Saturday, May 20, 2006

Hare Today, Rabbit Tomorrow

For the sake of preserving anonymity, let's change things just a little and say that she had a chronic ankle problem surgically repaired a week or so ago. They also had some gastric reflux problems accompanied by recent weight loss, also treated by her local doctors well outside the immediate environs of the Desert Metropolis of Tile-Roofed Sprawl.

A few days after the surgery she went bat-crap, a-few-miles-down-the-road-past-Jack-Nicholson's-House, I-am-the-walrus crazy. Iggy-diggy-blooey-gooey nutso. So they loaded her onto a plane and sent her to...

Me.

Yeah, not personally, but as luck would have it, I became her nurse.

Four-point leather restraints. A few minutes after I got report I went in to see why the patient was screaming that they had to get to their truck so she could go to her sister's house in California to put out the fire in the shop, which was started by Rosecrucians or something. Maybe it was the Illuminati. They're big right now.

The ankle in the restraint seemed wrong to me, so I let that one off. She was disoriented in a way that is comparable to White House counselors; that is to say, she knew her name but nothing else she said had any accuracy as pertains to reality. Still, I do not think she was a Republican.

Over the passing of the day, her sitter (who was well-versed in psychiatric issues as he usually worked on a psych unit,) her fiance, and myself had pretty good luck getting her to come around.

Her labwork had improved, her lithium toxicity was resolving, her kidney function was clearing up with IV fluids and bicarb, and by mid-afternoon she was sitting up in a chair chatting with us.

Then all hell broke loose. She was confused, disoriented, and extremely combative, swearing at us and swinging for the Big Green Wall.

We called Security, who were familiar with her and called her by her first name, from the previous night's experience. We jostled her back to bed and secured three limbs in leathers, and for the next three hours me and the sitter were at the bedside holding her down so she wouldn't yank her recently repaired ankle out again.

We gave IV Ativan and enough Geodon to put a horse in orbit, and an hour after my shift was *supposed* to end, she had tired herself out and was dozing off, instead of constantly fighting to get out of bed to go to San Diego to get her keys and go to her sister's house to get her jeans.

The next day she was completely back to normal. Relaxed, smiling, well-oriented and without any complaints. A true joy to be with.

It was over. The storm had come and gone, leaving behind only the aroma of fresh rain, clean air, and rejuvinated blossoms.

Someday this will happen to America.

We will wake up and Bush will be gone, our mortgages to China will be paid down, alternative energy sources will be relieving our dependence on the largesse of Middle Eastern despots, and Mariah Carey will be too old to make more recordings.

Free at last, free at last, thank God almighty, we are free at last..

3 comments:

Anonymous said...

It is so weird how completey confused patients are just over the past couple of weeks. On my two units (51 beds total) we had 6 bedside sitters. Completely crazy. Typical nasty combination of being old AND fast. It felt like winter.

God I hope it's over. --Eric

Anonymous said...

You wrote: "Someday this will happen to America.

"We will wake up and Bush will be gone, our mortgages to China will be paid down, alternative energy sources will be relieving our dependence on the largesse of Middle Eastern despots, ... "

Before I die? Not likely ... Democrats, while not as bad as the Republicans, are also too beholden to Corporate Power for the good of the country.

Eli Blake said...

gail:

The difference though is that the internal party structure of the Democrats allows for an 'insurgent' movement to change the direction of the party. I know this because I was completely uninvolved with party politics just four years ago, ran for precinct committeeman, and was the vice chair of my county party within two years and a member of my state central committee (where we collectively elect people to become members of the DNC) within three. Or put another way, if you told the DNC leadership four years ago that today Howard Dean (whether you like him or not) would be the party chair, they'd have just about had a heart attack and keeled over.

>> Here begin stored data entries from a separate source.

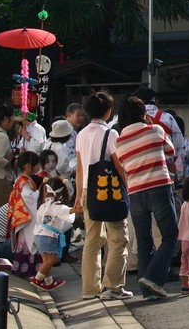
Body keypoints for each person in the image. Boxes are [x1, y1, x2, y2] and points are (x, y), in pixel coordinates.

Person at [114, 96, 179, 300]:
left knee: (144, 242)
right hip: (158, 187)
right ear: (143, 113)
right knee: (170, 235)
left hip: (135, 192)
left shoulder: (119, 141)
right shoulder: (155, 130)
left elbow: (125, 164)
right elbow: (171, 151)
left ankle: (147, 289)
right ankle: (152, 277)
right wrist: (150, 124)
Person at [73, 91, 132, 301]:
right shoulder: (111, 134)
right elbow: (119, 165)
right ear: (108, 111)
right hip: (109, 190)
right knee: (118, 238)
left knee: (92, 239)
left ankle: (90, 289)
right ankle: (113, 286)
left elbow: (79, 169)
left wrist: (78, 197)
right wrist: (129, 188)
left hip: (88, 191)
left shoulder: (81, 134)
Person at [31, 177, 76, 291]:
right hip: (48, 236)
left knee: (46, 261)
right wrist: (76, 209)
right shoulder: (56, 206)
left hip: (39, 234)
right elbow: (65, 211)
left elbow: (38, 220)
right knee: (52, 260)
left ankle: (49, 282)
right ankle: (37, 279)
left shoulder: (43, 205)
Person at [134, 88, 185, 179]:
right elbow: (179, 145)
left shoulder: (133, 120)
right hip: (165, 171)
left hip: (140, 172)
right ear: (156, 101)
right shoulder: (168, 118)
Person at [7, 151, 43, 277]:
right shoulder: (24, 181)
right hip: (27, 217)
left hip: (23, 216)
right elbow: (28, 196)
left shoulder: (21, 180)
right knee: (29, 242)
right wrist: (39, 192)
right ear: (29, 166)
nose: (39, 167)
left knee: (25, 242)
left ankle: (24, 270)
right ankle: (29, 271)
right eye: (37, 164)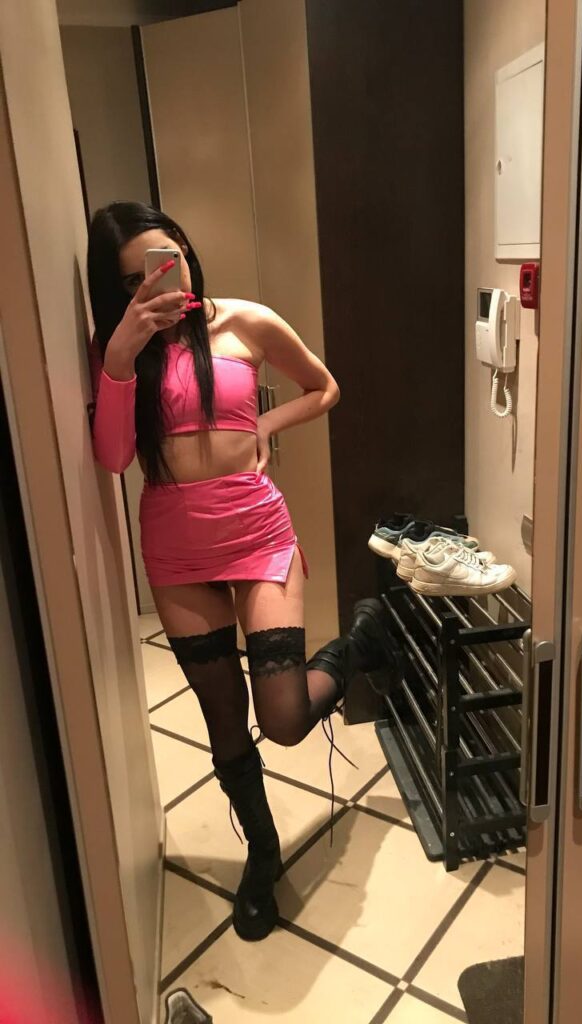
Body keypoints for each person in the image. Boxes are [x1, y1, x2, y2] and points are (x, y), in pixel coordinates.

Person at [86, 201, 395, 942]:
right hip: (176, 548)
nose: (156, 283)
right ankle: (261, 857)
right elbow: (114, 457)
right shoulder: (118, 349)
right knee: (223, 718)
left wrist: (266, 424)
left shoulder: (245, 321)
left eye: (166, 260)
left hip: (256, 532)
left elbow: (324, 386)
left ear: (185, 251)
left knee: (282, 718)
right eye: (132, 280)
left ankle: (356, 644)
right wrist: (121, 355)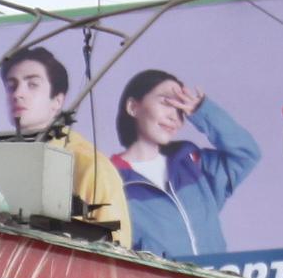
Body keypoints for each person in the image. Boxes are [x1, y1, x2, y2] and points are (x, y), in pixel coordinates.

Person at [108, 68, 260, 259]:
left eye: (181, 110)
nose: (175, 117)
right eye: (166, 102)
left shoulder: (194, 165)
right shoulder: (109, 180)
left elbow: (246, 153)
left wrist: (202, 111)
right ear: (133, 107)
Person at [0, 45, 125, 235]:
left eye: (32, 84)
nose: (17, 94)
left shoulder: (89, 166)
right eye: (11, 86)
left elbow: (116, 249)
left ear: (57, 100)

The problem with the Republican party is not that they are in bed with corporations (after all, they have always been the party of big business), but that they are so hidebound structurally that-- well put it this way: the last Republican national ticket that didn't include a Bush or a Dole on it was 1972. That means that there are adults with kids in high school who weren't even born the last time the GOP had a ticket without a member of one of those families on it (and it's not out of the realm of possibility that either Liddy Dole or Jeb Bush could end up on the next ticket and continue that string.) And try to effect change in the GOP? Might as well try to effect change in the College of Cardinals. True, 'keeping the team together' does help them be more organized in elections, but they have become so ossified that they have little ability to change.

I can tell you from personal knowlege and experience that the real difference between the Democrats and Republicans is not in terms of doctrine, or who their big donors are, etc. but it is in the design of the party structure. Democrats are much more transparent and more open to getting people involved at the local as well as the state level.